▶ _JOB_
Beneath this line are entries. Copy the range from the line with "Identify the document" to the line with "Document page, 1241x1754 pixels.", ends included, exactly; leave pictures out.

▶ _PROVIDED MATERIAL_
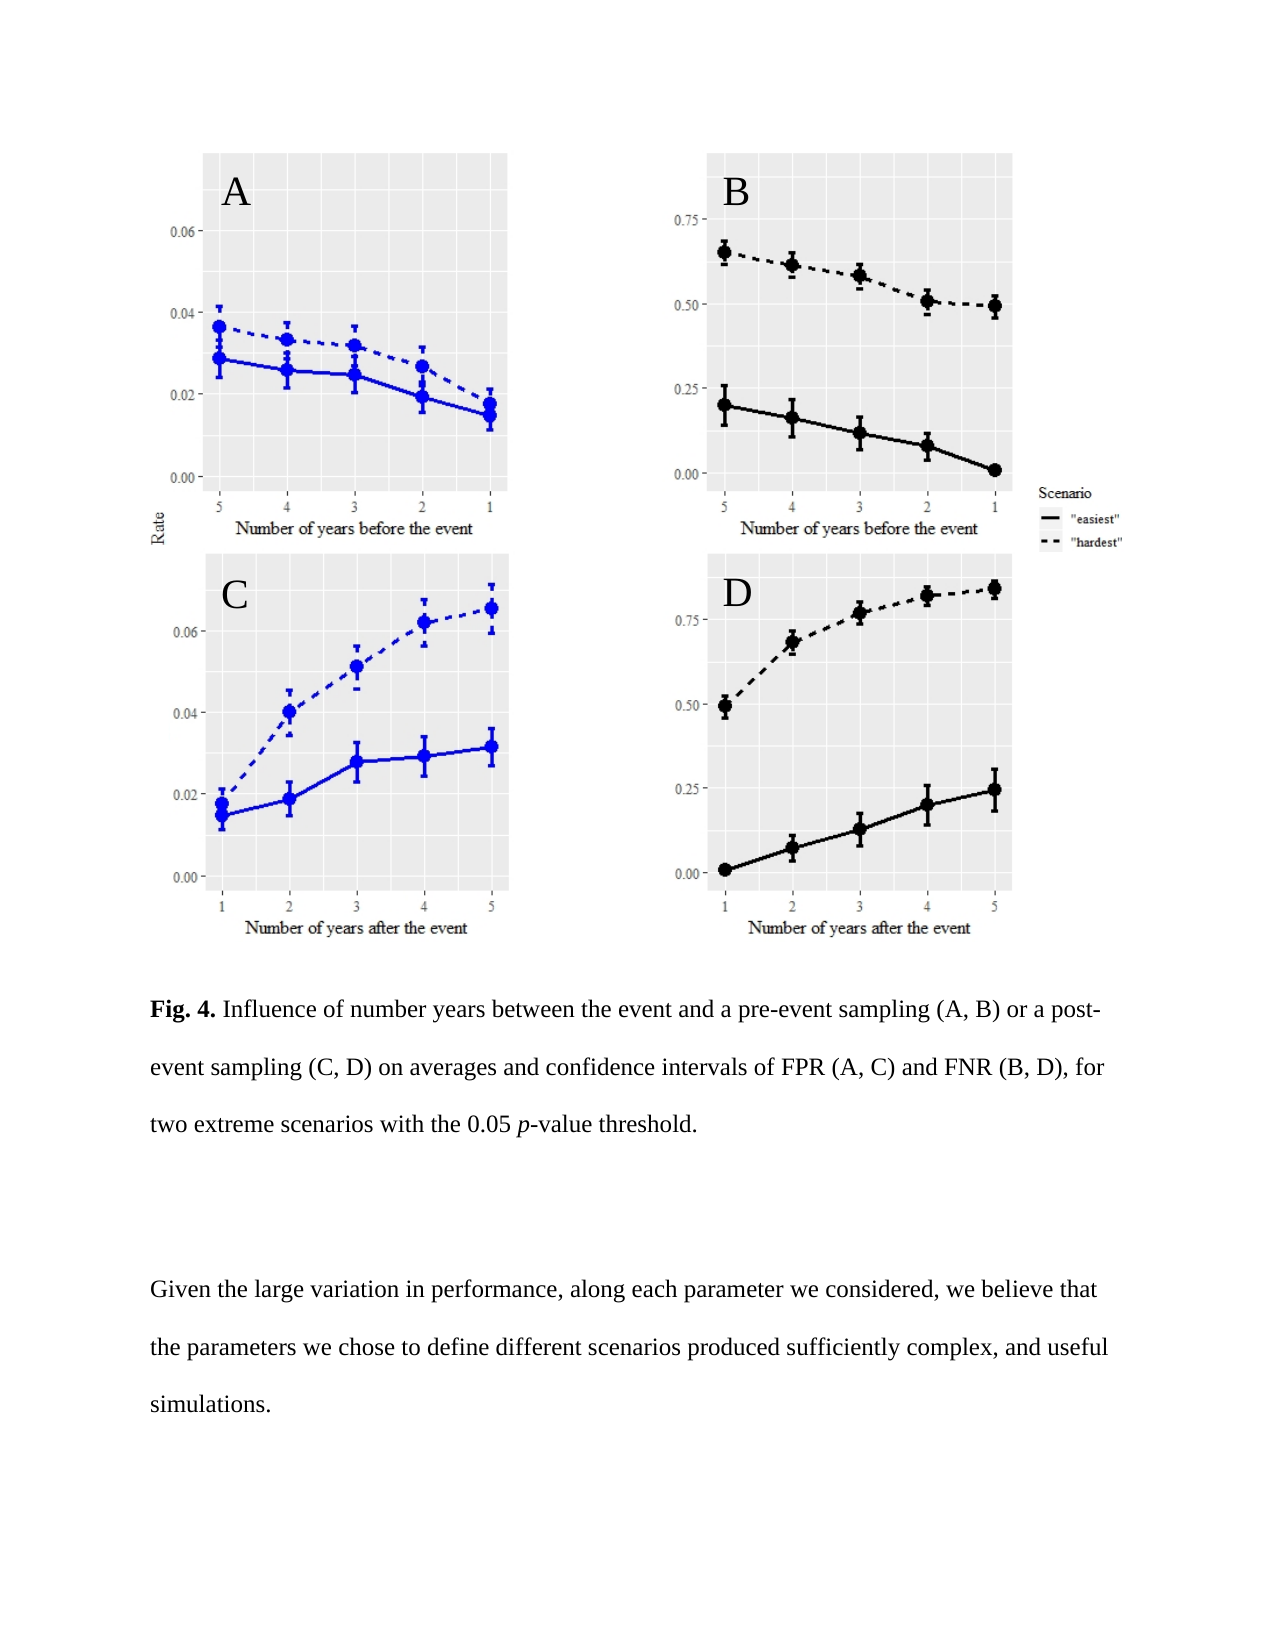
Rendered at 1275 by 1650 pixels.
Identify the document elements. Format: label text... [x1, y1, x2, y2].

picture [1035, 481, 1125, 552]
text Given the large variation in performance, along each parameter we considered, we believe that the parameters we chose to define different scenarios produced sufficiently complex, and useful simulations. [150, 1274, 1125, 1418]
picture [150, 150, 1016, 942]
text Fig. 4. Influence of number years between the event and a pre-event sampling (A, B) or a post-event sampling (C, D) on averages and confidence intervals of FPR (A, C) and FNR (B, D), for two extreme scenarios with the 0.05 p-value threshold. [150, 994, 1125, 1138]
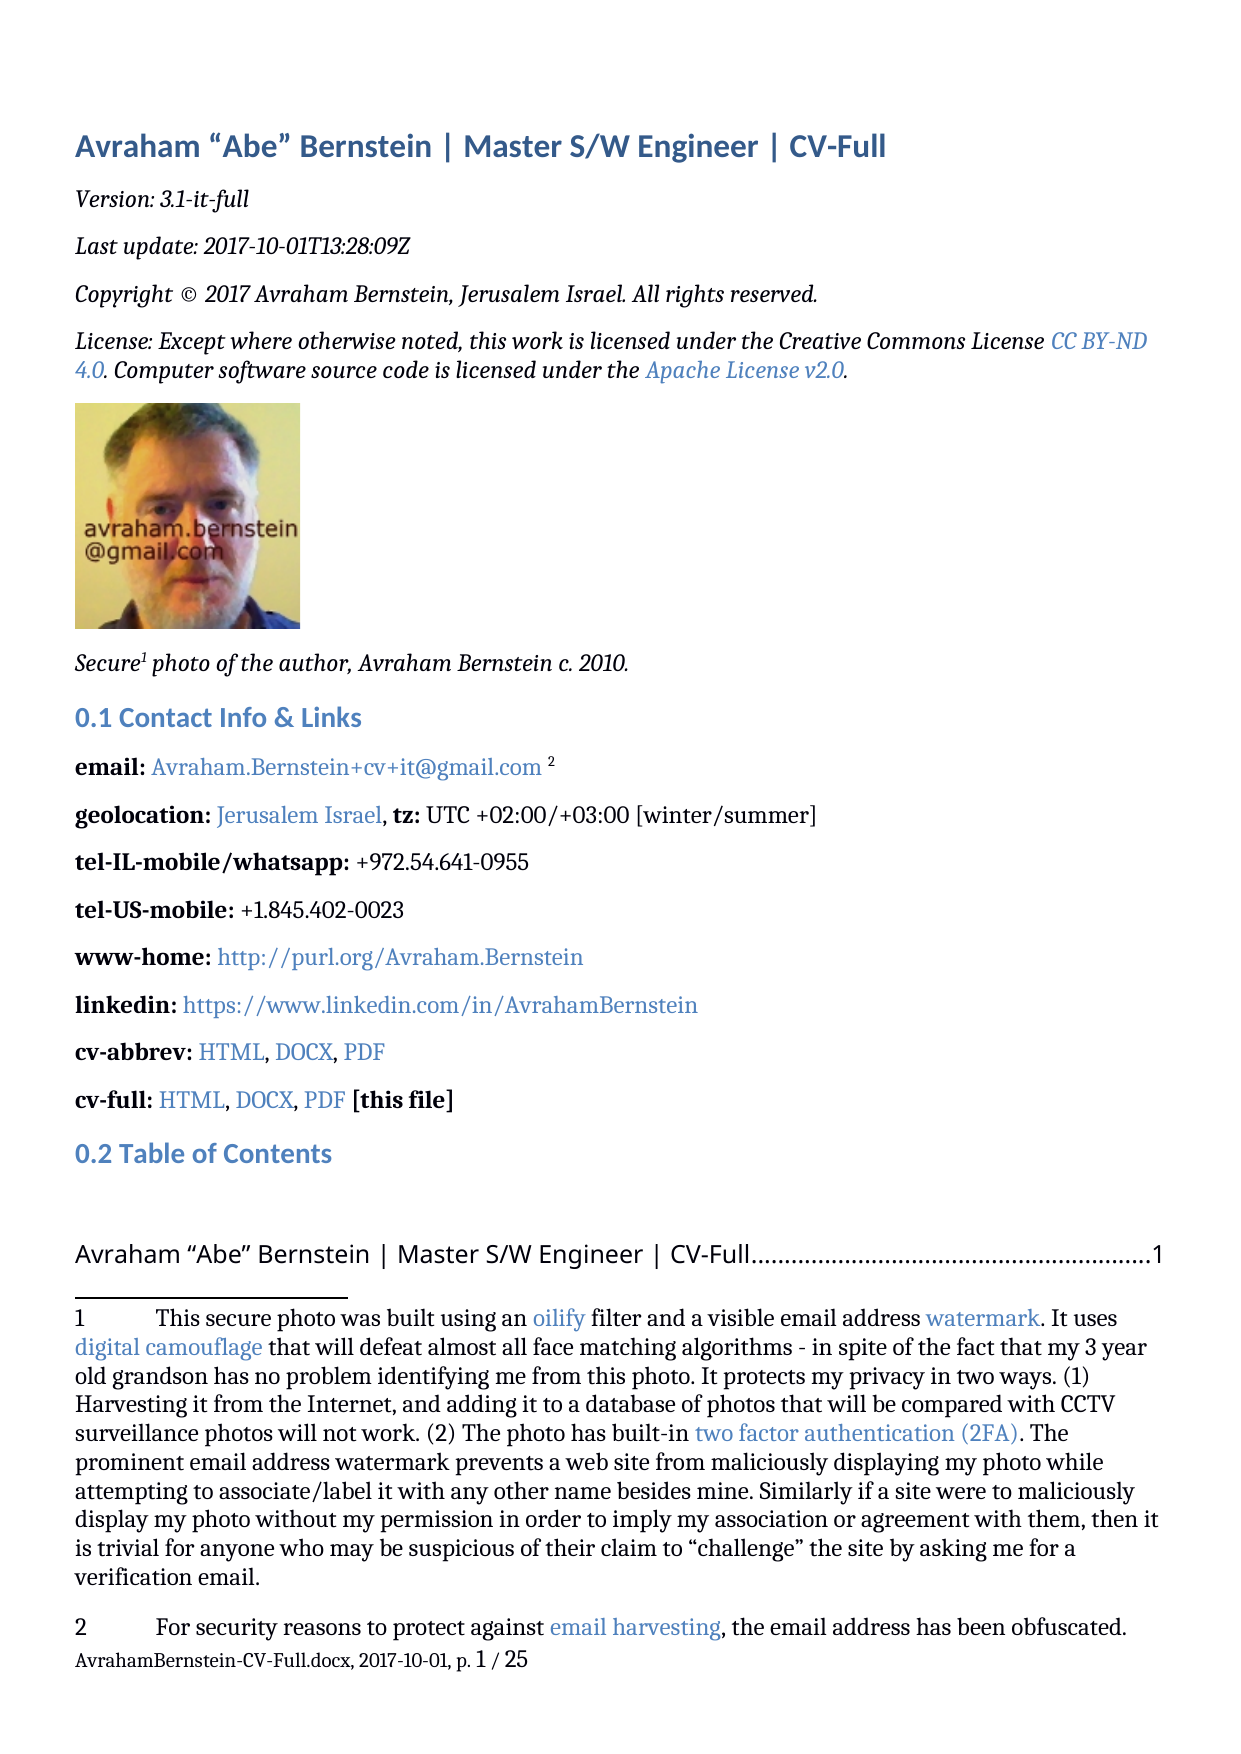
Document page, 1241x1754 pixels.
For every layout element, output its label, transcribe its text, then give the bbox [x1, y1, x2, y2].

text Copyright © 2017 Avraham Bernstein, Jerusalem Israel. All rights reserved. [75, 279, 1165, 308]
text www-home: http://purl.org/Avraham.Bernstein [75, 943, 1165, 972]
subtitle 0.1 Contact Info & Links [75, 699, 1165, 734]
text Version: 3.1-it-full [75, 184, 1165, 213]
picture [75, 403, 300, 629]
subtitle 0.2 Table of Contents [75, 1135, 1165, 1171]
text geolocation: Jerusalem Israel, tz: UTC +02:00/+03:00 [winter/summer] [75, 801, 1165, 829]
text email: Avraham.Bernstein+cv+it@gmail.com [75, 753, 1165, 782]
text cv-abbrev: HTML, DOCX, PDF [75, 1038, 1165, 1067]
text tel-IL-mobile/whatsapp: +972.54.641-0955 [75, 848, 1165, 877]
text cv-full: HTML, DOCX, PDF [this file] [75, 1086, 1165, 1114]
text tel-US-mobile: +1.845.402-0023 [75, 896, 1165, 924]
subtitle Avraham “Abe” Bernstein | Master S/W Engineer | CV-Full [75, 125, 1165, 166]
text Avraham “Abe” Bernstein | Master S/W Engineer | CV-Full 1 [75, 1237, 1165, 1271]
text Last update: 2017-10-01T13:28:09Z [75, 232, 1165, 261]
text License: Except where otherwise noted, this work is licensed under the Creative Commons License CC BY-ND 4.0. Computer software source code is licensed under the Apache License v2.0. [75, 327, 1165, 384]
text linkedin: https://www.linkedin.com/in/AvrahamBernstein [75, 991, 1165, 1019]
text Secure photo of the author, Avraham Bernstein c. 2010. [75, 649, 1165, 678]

▶ _SOLUTION TO THE EXERCISE_
Identify the document elements. Format: label text... [x1, y1, x2, y2].

picture [1035, 481, 1125, 552]
text Given the large variation in performance, along each parameter we considered, we believe that the parameters we chose to define different scenarios produced sufficiently complex, and useful simulations. [150, 1274, 1125, 1418]
picture [150, 150, 1016, 942]
text Fig. 4. Influence of number years between the event and a pre-event sampling (A, B) or a post-event sampling (C, D) on averages and confidence intervals of FPR (A, C) and FNR (B, D), for two extreme scenarios with the 0.05 p-value threshold. [150, 994, 1125, 1138]
Document page, 1241x1754 pixels.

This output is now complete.